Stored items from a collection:
>>>
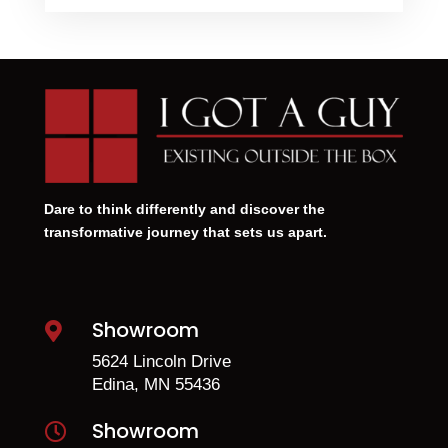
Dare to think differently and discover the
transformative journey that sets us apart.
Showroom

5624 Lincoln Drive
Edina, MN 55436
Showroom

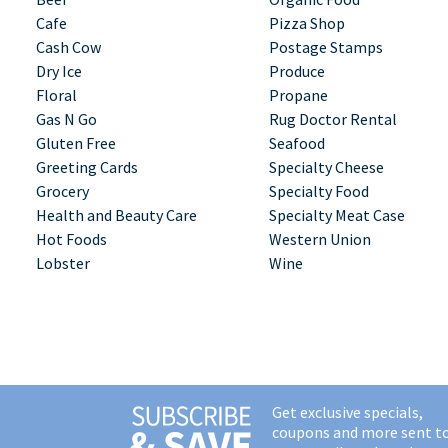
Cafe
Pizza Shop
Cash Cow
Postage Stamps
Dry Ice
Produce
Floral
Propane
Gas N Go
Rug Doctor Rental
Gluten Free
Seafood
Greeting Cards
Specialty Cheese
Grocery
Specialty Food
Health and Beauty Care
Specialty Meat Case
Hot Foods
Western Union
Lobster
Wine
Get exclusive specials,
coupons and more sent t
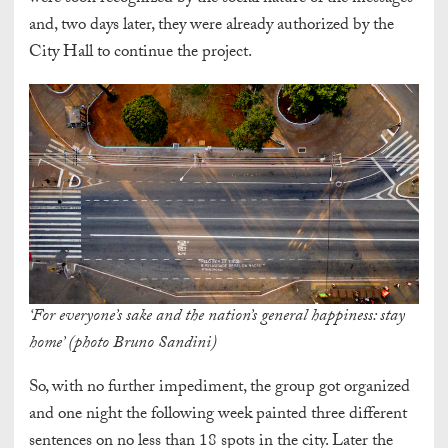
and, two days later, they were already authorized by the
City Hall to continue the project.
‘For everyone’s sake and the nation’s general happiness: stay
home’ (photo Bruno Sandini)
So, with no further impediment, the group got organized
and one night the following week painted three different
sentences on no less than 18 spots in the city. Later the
<<<
All that is wanted is the number of lines in the records that include the string "Specialty".

3